Channels of distribution costs

 

Various alternatives for distribution are available to a manufacturer. This distribution may be through a sole selling agent at the nation level, Or through regional distributors or through wholesale dealers, or by direct supplies to dealers and retailers and even to customer. Mail order sales or catalogue sales at different retail outlets of a manufacturer are direct sales to the customer, which automatically involve decisions on the establishment of stockiest and storage points or warehouses.

 

In the traditional marketing concept, the manufacturer is interested in scaling down the discount to the distributor to reduce the total cost. But if the distributor’s discount is low, he may not, perhaps because of his low profit margin, distribute the goods either in sufficient volume or he may not render satisfactory customer service. This may bring about a loss of present and future sales to the manufacturer.

 

Similarly, changes in the distribution system may take place by alternative use of space, say, for inventory, or for marketing or for production centre. This may also affect customer service in one way or the other.
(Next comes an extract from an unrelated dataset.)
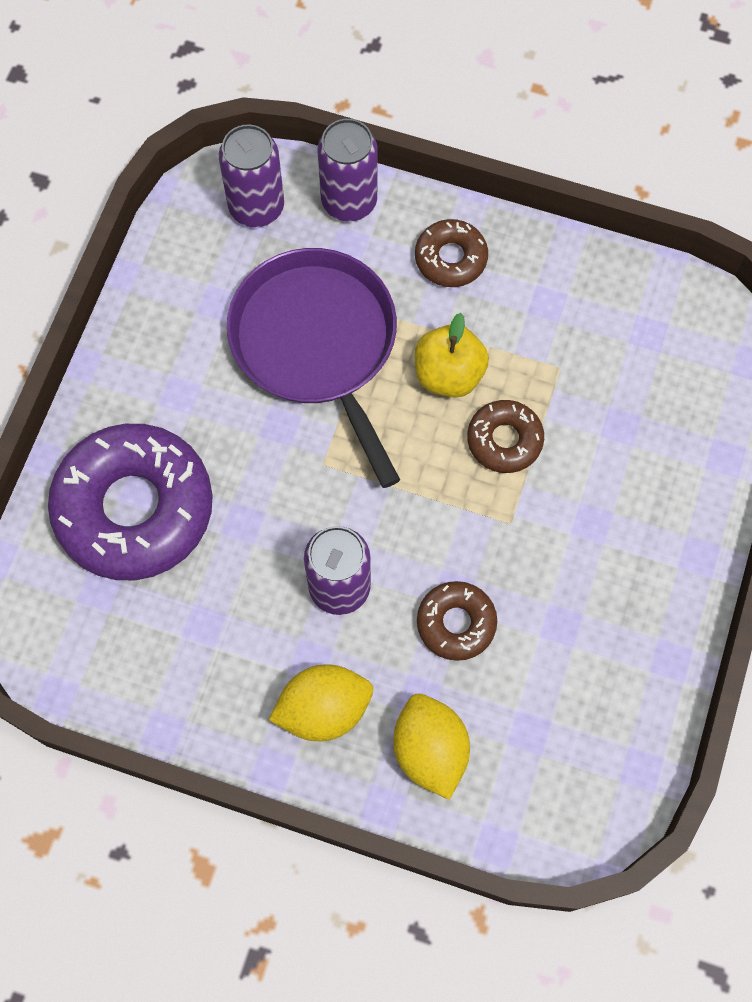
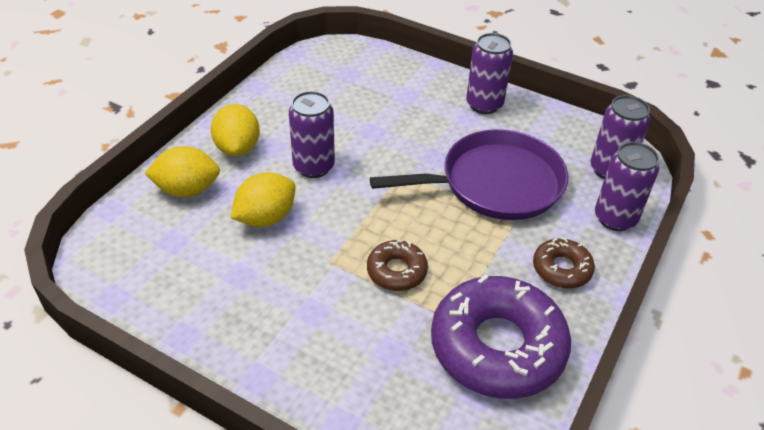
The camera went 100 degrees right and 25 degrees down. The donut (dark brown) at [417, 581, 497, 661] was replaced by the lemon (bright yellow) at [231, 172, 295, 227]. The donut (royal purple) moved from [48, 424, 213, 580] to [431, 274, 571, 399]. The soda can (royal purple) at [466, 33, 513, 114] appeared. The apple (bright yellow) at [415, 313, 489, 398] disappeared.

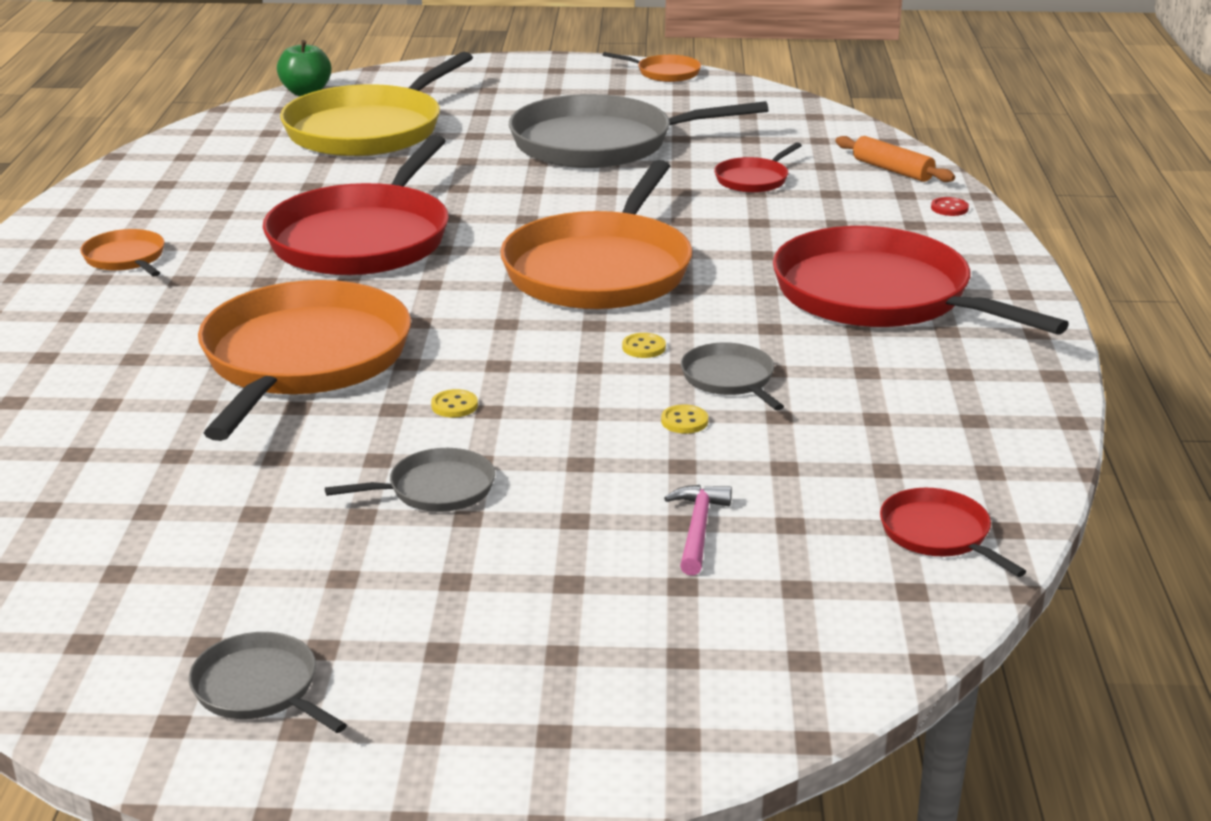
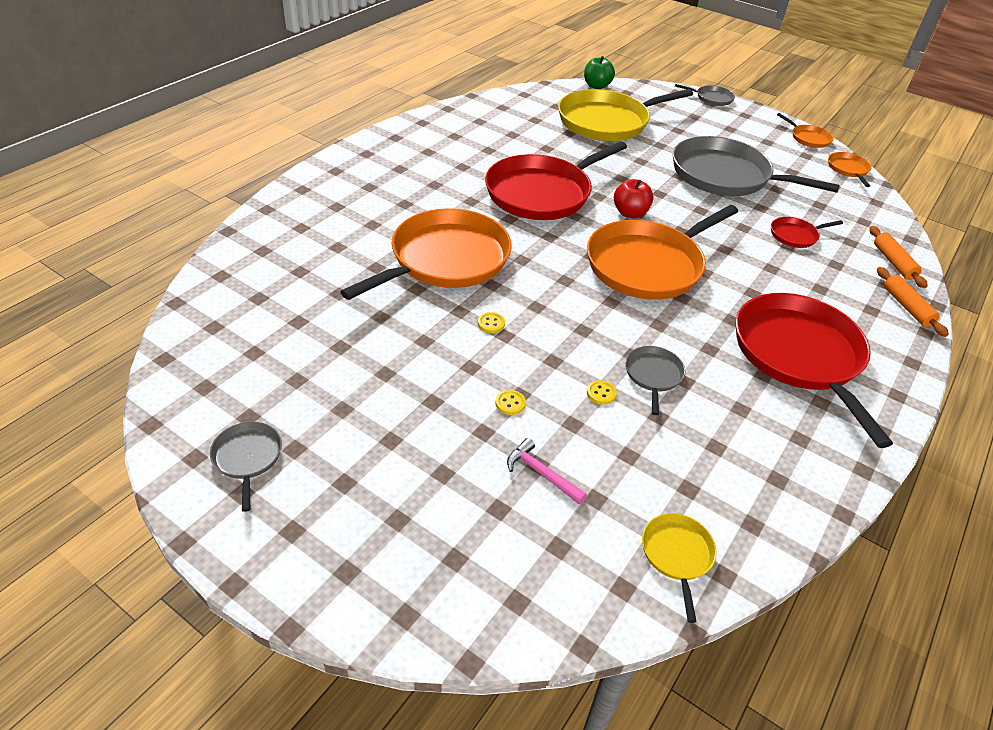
The camera went 30 degrees right and 15 degrees up. The shirt button (bright yellow) moved from [622, 333, 666, 358] to [495, 390, 526, 415]. The hammer (rosy) at [664, 485, 732, 575] turned 90 degrees counterclockwise. The apple (red) at [614, 179, 654, 218] appeared. The frying pan (red) at [880, 488, 1027, 577] became the frying pan (bright yellow) at [642, 513, 717, 623]. The frying pan (grey) moved from [325, 448, 495, 512] to [675, 84, 735, 106]. The frying pan (orange) moved from [80, 229, 164, 277] to [828, 152, 872, 187]. The shirt button (red) at [931, 197, 969, 216] was replaced by the rolling pin (orange) at [877, 267, 949, 337].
Therefore, a company has to carefully select channels of distribution since it affects decisions relating, ultimately, to customer service and satisfaction.

 

Communication and Data Processing Costs

 

An effective distribution system requires continual of order pricing, inventory control, accounts receivable, dispatches, etc. An increased number of distribution points would certainly improve customer service, but would make processing of information more cumbersome and expensive.

 

the same time, if the time taken to process the information is decreased, it is likely to lead better customer service. A manufacturer has, to decide about the speed and convenience with which information may be processed. One of the ways is use of computers having advanced software.

 

Transportation Costs

 

The cost of transport varies generally with the speed with which goods are transported. Water transport is the cheapest, while air transport is the most expensive. Rail transport is cheaper than road transport, beyond a certain distance. Both rail and road transport stand somewhere in between water and air in terms of the cost of transport.

 

Material Handling Costs

 

A suitable material handling system should be designed to reduce the cost of material handling to the minimum. This would require the consideration of several possible combinations of manual and mechanized handling of the goods and materials. But material handling operations have an impact on other distribution aspects, such as the cost of packaging as well as damages and losses that results form material handling. The design of the material handling system and the consideration of its cost also affect the selection of the mode of transport to be used and hence the cost of transport gets affected.

 

Packaging Costs

 

Decisions on packaging are affected by decisions on such factors as type of product, the mode of transport and type of material handling equipment used. A total cost approach would make it necessary for us to select packaging version, which takes into account other distribution factors as well. Thus it would not be sufficient merely to reduce the cost of packaging to the minimum.

 

Customer Service Costs

 

If the manufacturer or supplier guarantees the satisfaction with goods and agrees to give a refund on returned goods or exchange the returned goods, he must arrange for the movement of defective or returned goods from the customer (or retailer) back to the supply warehouse or manufacturing centre. Complaints of defects or of the deficiencies pointed out by the customer in the goods that are returned may therefore be utilized as a management feedback to improve the quality of service. Incidentally, with such a guaranteed service the manufacturer on a permanent basis, would win the customer’s loyalty. Guaranteed customer service, therefore, involves certain costs to the organization but it also leads to certain benefits in the long run. It increases the value of the company in the market.